The trends in developed versus emerging markets are quite different. In terms of developed markets, there are problems. For example, in the euro region there are issues with Greece and the downgrade of Spain. However, by contrast, there are more upgrades in emerging markets. There is a difference in the health of the emerging markets, for example they have improving corporate governance and financial household figures.  In many cases, they are a lot healthier in terms of their country balance sheet than their developed counterparts.



Chris Panteli: Does that mean the jitteriness surrounding emerging markets has now disappeared? 

Barbara Rupf Bee: No, nervousness is still there but investor behaviour within different geographic regions is at different stages of evolution. In developed pension markets in terms of asset allocation it is clearly already recognised and they have a steady stream of investors coming in. In areas where asset allocation does not include an allocation toward EM debt, more education is needed.

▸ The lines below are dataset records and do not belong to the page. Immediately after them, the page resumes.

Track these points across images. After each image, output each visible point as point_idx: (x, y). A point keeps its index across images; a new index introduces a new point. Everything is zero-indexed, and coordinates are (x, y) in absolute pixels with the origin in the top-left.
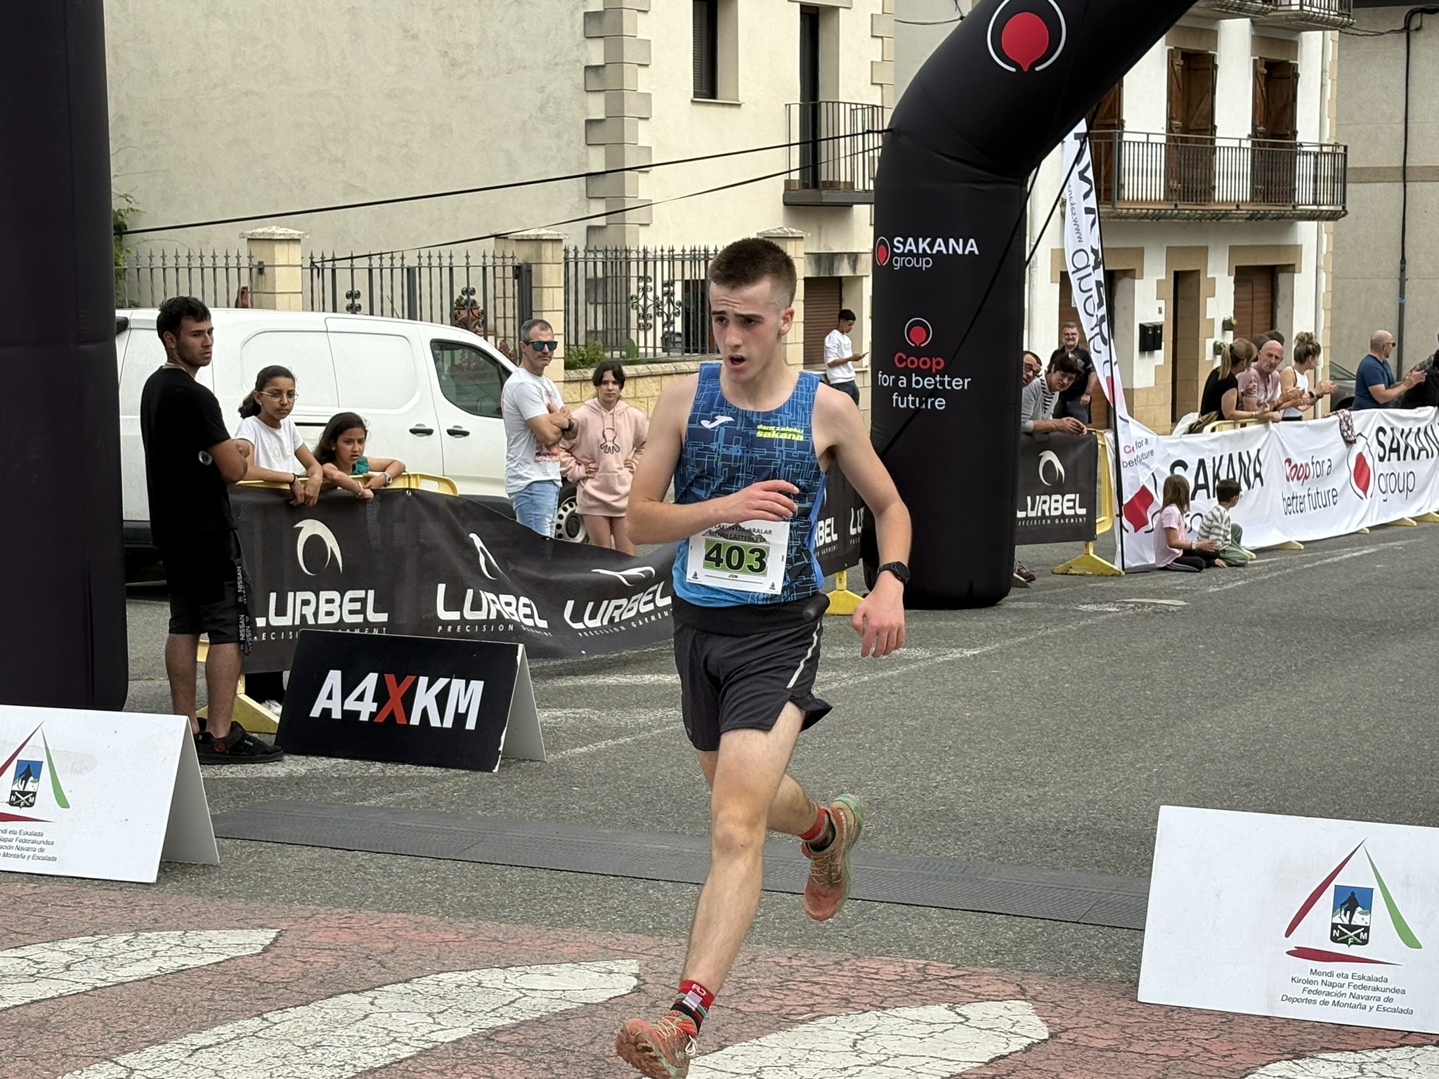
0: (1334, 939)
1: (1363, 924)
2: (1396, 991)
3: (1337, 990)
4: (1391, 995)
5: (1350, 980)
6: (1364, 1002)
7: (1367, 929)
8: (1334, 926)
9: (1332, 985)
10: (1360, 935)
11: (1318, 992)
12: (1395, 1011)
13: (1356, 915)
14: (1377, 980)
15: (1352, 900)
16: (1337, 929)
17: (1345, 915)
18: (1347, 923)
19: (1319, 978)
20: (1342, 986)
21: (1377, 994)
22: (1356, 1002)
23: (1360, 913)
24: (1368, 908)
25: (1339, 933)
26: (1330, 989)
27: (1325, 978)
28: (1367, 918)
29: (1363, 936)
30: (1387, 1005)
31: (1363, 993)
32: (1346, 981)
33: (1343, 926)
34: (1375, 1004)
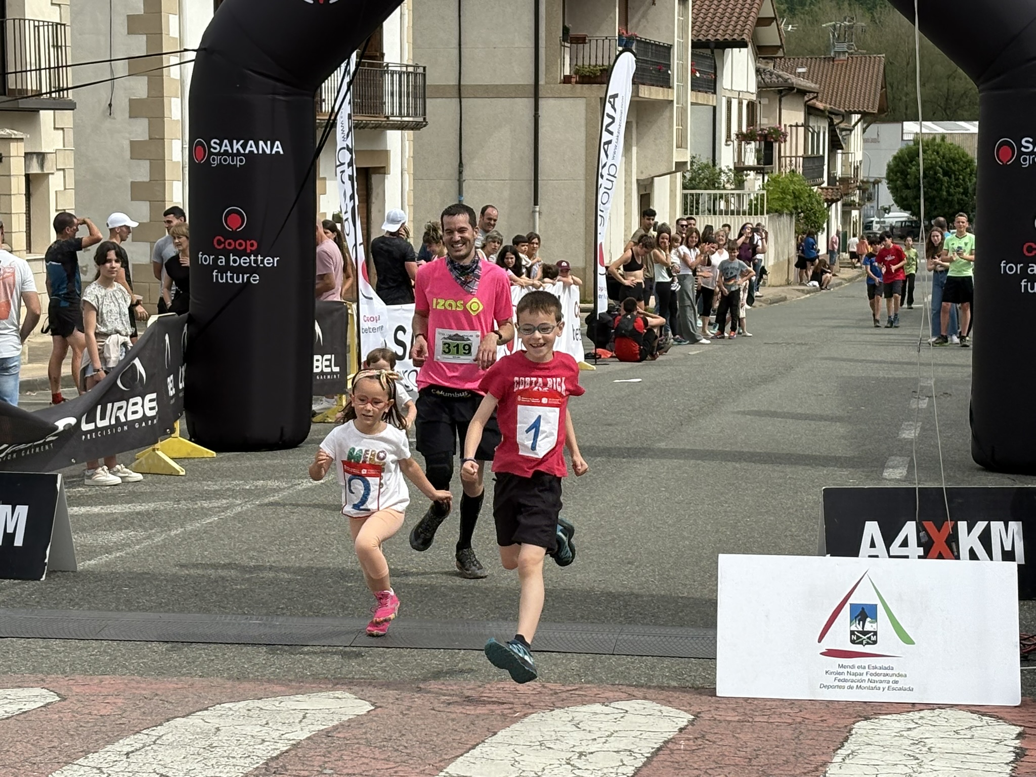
0: (853, 642)
1: (872, 630)
2: (900, 675)
3: (859, 677)
4: (897, 679)
5: (867, 670)
6: (878, 685)
7: (875, 633)
8: (852, 633)
9: (855, 674)
10: (871, 638)
11: (845, 680)
12: (900, 689)
13: (867, 623)
14: (886, 669)
15: (863, 613)
16: (854, 634)
17: (859, 624)
18: (861, 629)
19: (845, 671)
20: (861, 674)
21: (887, 678)
22: (873, 685)
23: (870, 622)
24: (875, 618)
25: (856, 638)
26: (853, 677)
27: (849, 670)
28: (874, 625)
29: (873, 638)
30: (895, 686)
31: (877, 678)
32: (864, 671)
33: (858, 632)
34: (886, 685)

The biggest take-up has predominantly come from continental Europe, followed by a large interest in Australia and Japan. Currently, interest is increasingly coming from the US, where pension funds are now looking more closely. However, if you look at US pension allocations, only approximately 25% goes into non-US allocations and usually that still only goes into global fixed income, so there is much room to grow. In fact, we get more requests for emerging market equities rather than debt from the US and Canada. They feel more comfortable doing global fixed income only, but I think that will change; it’s just a matter of becoming more informed. In Europe it took us a good year of solid education regarding EMD before we saw the fruits of our labour.

Chris Panteli: Are these changes purely the result of a need to diversify?

Barbara Rupf Bee: There are two elements. We’re seeing a big shift in the world in terms of emerging and developed markets. Developed markets are not all what they seem any more in terms of safety and security while the emerging markets are starting to grow up. The EM term might not even apply anymore as it used to.

There’s a shift in terms of governance and which markets we feel comfortable investing in. If you look at the development of Brazil for example, it is one of the fastest evolving countries I’ve seen in terms of governance improvements in recent years and also one of the most robust. That is clearly getting the confidence of investors and that’s a big vote of confidence in terms of their investment policies.


The allocation cycle for investment grade fixed income is definitely coming to a close, so equity, emerging market debt or going into alternatives are the options people are investigating, and that’s why these moves are coming to the fore.